The Impact of Bank of England’s Decision to Hold UK Interest Rates: Insights for Homeowners and Savers

The Bank of England made the decision to maintain interest rates on Thursday, which was met with relief from homeowners and potential buyers. However, what does this mean for your finances and what should borrowers and others do? While it is impossible to know for certain if interest rates have peaked, many economists and commentators believe they have reached their highest point for now. Factors such as inflation and upcoming meetings of the Bank of England’s monetary policy committee will play a significant role in determining future rate hikes.

Economists like Samuel Tombs and Paul Dales believe that rates have likely reached their peak in this cycle. They anticipate that rates will stay at their current level for a longer period than expected and when they eventually do decrease in late 2024, the reduction will be more significant than anticipated. On the money markets, trading of interest rate swaps suggests a low probability of a rate increase in the next meeting in November.

For existing mortgage holders, Thursday’s decision brings some relief. Variable rate mortgage holders, who make up approximately 2 million individuals, saw their monthly bills steadily increase since the end of 2021 when rates started rising. Among these, half are paying the lender’s standard variable rate (SVR), which has reached its highest level since record-keeping began in 2007. Experts recommend that those on SVR consider switching to more affordable options. On the other hand, approximately 7 million UK residential mortgages are fixed-rate loans, shielding borrowers from rising rates until their deals expire.

The past year has presented challenges for those seeking new fixed-rate mortgages. Approximately 800,000 homeowners have fixed-rate deals ending in the second half of 2023, while another 1.6 million have mortgages expiring in 2024. Mortgage costs have been increasing, but since July, UK lenders have been reducing rates on new deals. This has sparked a potential price war, with fixed-rate mortgages priced below 5% coming back into the market. However, those looking to remortgage now may still face substantial payment increases.

Given the current situation, many people are wondering what steps they should take. Brokers advise considering fixed-rate deals, trackers, or discounted-rate deals, with many borrowers opting for shorter-term fixes or base-rate trackers without early redemption penalties. Brokers believe that further price cuts for fixed rates are likely, so planning ahead and staying informed is crucial. Some borrowers are opting for trackers with no early redemption charges, assuming that rates have reached their peak and will soon decrease.

Savers, on the other hand, have not been faring too poorly.
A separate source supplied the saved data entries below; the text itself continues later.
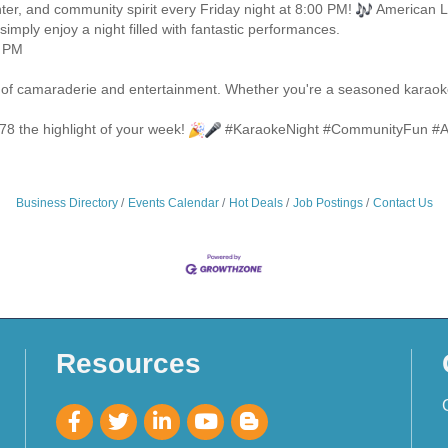
hter, and community spirit every Friday night at 8:00 PM!
American Le
simply enjoy a night filled with fantastic performances.
0 PM
ht of camaraderie and entertainment. Whether you're a seasoned karaoke
78 the highlight of your week!
#KaraokeNight #CommunityFun #A
Business Directory
Events Calendar
Hot Deals
Job Postings
Contact Us
Resources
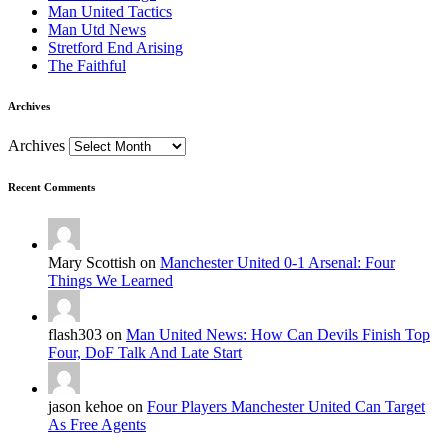
Man United Tactics
Man Utd News
Stretford End Arising
The Faithful
Archives
Archives
Recent Comments
Mary Scottish on
Manchester United 0-1 Arsenal: Four
Things We Learned
flash303 on
Man United News: How Can Devils Finish Top
Four, DoF Talk And Late Start
jason kehoe on
Four Players Manchester United Can Target
As Free Agents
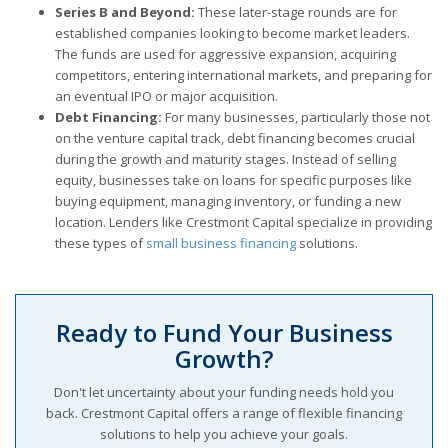
Series B and Beyond:
These later-stage rounds are for
established companies looking to become market leaders.
The funds are used for aggressive expansion, acquiring
competitors, entering international markets, and preparing for
an eventual IPO or major acquisition.
Debt Financing:
For many businesses, particularly those not
on the venture capital track, debt financing becomes crucial
during the growth and maturity stages. Instead of selling
equity, businesses take on loans for specific purposes like
buying equipment, managing inventory, or funding a new
location. Lenders like Crestmont Capital specialize in providing
these types of
small business financing
solutions.
Ready to Fund Your Business
Growth?
Don't let uncertainty about your funding needs hold you
back. Crestmont Capital offers a range of flexible financing
solutions to help you achieve your goals.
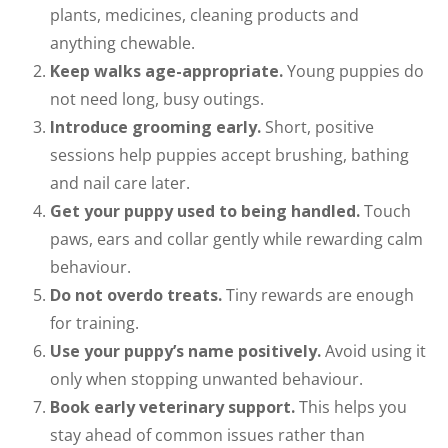
plants, medicines, cleaning products and
anything chewable.
Keep walks age-appropriate.
Young puppies do
not need long, busy outings.
Introduce grooming early.
Short, positive
sessions help puppies accept brushing, bathing
and nail care later.
Get your puppy used to being handled.
Touch
paws, ears and collar gently while rewarding calm
behaviour.
Do not overdo treats.
Tiny rewards are enough
for training.
Use your puppy’s name positively.
Avoid using it
only when stopping unwanted behaviour.
Book early veterinary support.
This helps you
stay ahead of common issues rather than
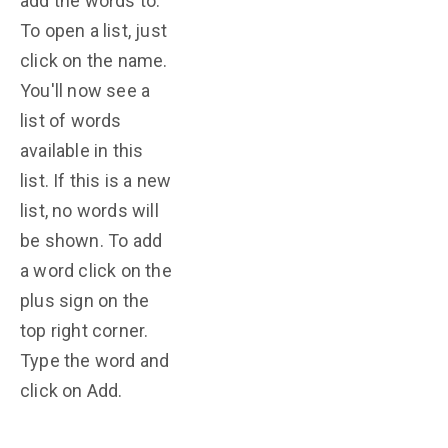
add the words to.
To open a list, just
click on the name.
You'll now see a
list of words
available in this
list. If this is a new
list, no words will
be shown. To add
a word click on the
plus sign on the
top right corner.
Type the word and
click on Add.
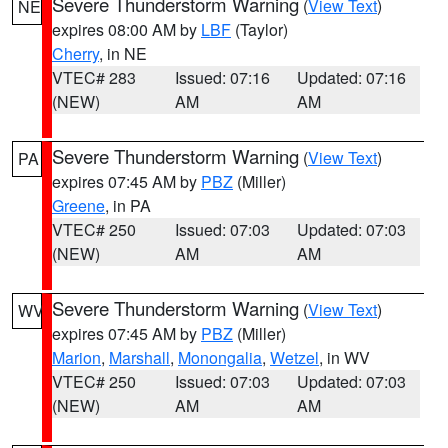
Severe Thunderstorm Warning
(
View Text
)
NE
expires 08:00 AM by
LBF
(Taylor)
Cherry
, in NE
VTEC# 283
Issued: 07:16
Updated: 07:16
(NEW)
AM
AM
Severe Thunderstorm Warning
(
View Text
)
PA
expires 07:45 AM by
PBZ
(Miller)
Greene
, in PA
VTEC# 250
Issued: 07:03
Updated: 07:03
(NEW)
AM
AM
Severe Thunderstorm Warning
(
View Text
)
WV
expires 07:45 AM by
PBZ
(Miller)
Marion
,
Marshall
,
Monongalia
,
Wetzel
, in WV
VTEC# 250
Issued: 07:03
Updated: 07:03
(NEW)
AM
AM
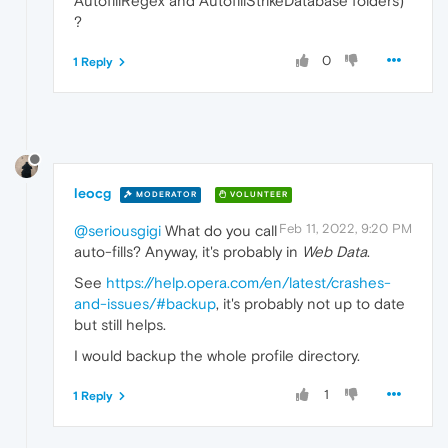
AutofillRegex and AutofillStrikeDatabase folders)
?
0
1 Reply
leocg
MODERATOR
VOLUNTEER
Feb 11, 2022, 9:20 PM
@seriousgigi
What do you call
auto-fills? Anyway, it's probably in
Web Data
.
See
https://help.opera.com/en/latest/crashes-
and-issues/#backup
, it's probably not up to date
but still helps.
I would backup the whole profile directory.
1
1 Reply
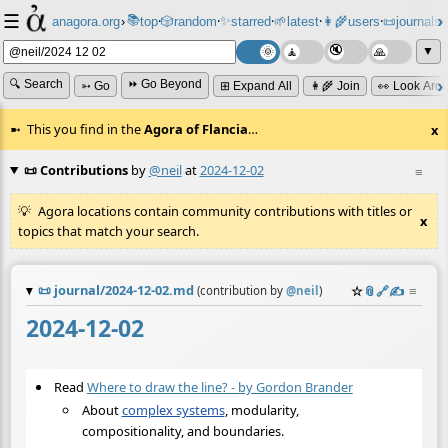
☰
📚
✨
anagora.org
›
top
🎲️
random
starred
🌱
latest
👩‍🌾
users
📜
journals
⸱
⸱
⸱
⸱
⸱
⸱
▼
🔍 Search
⏩ Go Beyond
➳ Go
⊞ Expand All
👩‍🌾 Join
👀 Look Aro
This you find in the
Agora of Flancia
…
x
📜 Contributions
by
@neil
at
2024-12-02
≡
Agora locations contain community contributions with titles or
x
topics that match your search.
📜
journal/2024-12-02.md
☆
📎
️🔗
✍️
≡
(contribution by
@
neil
)
2024-12-02
Read
Where to draw the line? - by Gordon Brander
About
complex systems
, modularity,
compositionality, and boundaries.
Although they may have hoped for another interest rate rise, there are still opportunities to secure competitive rates. For those who can afford it, now may be the time to take advantage of the best rates available in years. Banks and institutions, including NS&I, offer accounts with an interest rate of 6% or more for those willing to invest for one year. Fixed-rate savings accounts have also seen increased popularity, with NatWest raising its one-year fixed account interest rate to 5.56%. Additionally, there are instant/easy access accounts offering more than 5% interest and Nationwide building society has launched a regular savings account exclusively for current account customers, paying 8%.